Job Title: QC External Sample and Retain Coordinator
We are currently recruiting for an exciting opportunity with a leading multinational pharmaceutical organization. This position is ideal for individuals seeking to join a top-performing company in the industry.
Responsibilities:
* Act as point of contact for QC sample and retain management.
* Manage QC external samples from receipt to shipment, ensuring timely and accurate delivery.
* Manage QC retain samples from receipt to disposal, adhering to current Good Manufacturing Practices (cGMP).
* Understand cGMP related to the QC Laboratory and identify gaps in processes or systems.
* Proficiently use Microsoft Office applications (Outlook, Excel, Word, PowerPoint) and Lab management software system (LIMS).
* Prepare documents and coordinate sample movement within the Warehouse area.
* Review eLogs and/or LIMS to align physical quantities of samples in freezers/refrigerators/lean lifts and sample cages.
* Oversee processes related to sample handling, including freezer/refrigerator clean schedules.
* Support sample management-related non-conformance investigations.
* Support Internal and Regulatory Audits.
* Format, write, and deliver necessary documentation in line with Global Policies, Procedures, and Guidelines, regulatory requirements.

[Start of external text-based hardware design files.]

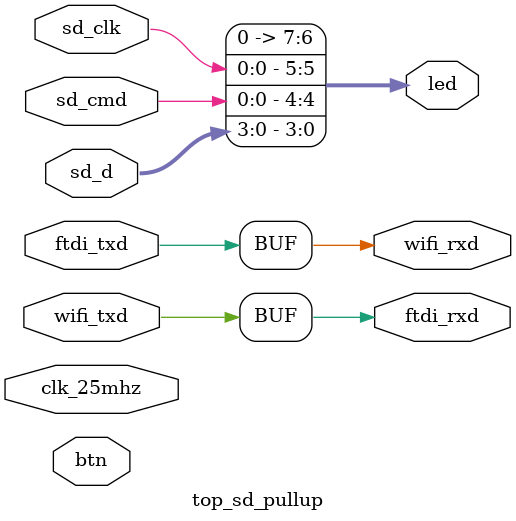
<source format=v>
`default_nettype none
module top_sd_pullup
(
  input  wire clk_25mhz,
  output wire [7:0] led,
  input  wire [6:0] btn,
  input  wire wifi_txd, ftdi_txd,
  output wire wifi_rxd, ftdi_rxd,
  input  wire sd_cmd, sd_clk,
  input  wire [3:0] sd_d
);
  assign wifi_rxd = ftdi_txd;
  assign ftdi_rxd = wifi_txd;
  assign led = {sd_clk, sd_cmd, sd_d}; // must be used to enable pullups
endmodule

</source>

* Support continuous improvement by engaging with the laboratory team during investigations and corrective actions.
* Ensure timely completion of all assigned documents to meet site metric requirements.
* Work collaboratively to drive a safe and compliant culture in Carlow.
* Participate in QC daily tier meetings and ensure effective communication of assigned tasks/projects.
Requirements:
* Bachelor's Degree or higher, preferably in a science-related discipline.
* At least 2 years' GMP experience, ideally in Quality within the Biological and/or Pharmaceutical industry.
* Quality Control experience is preferable.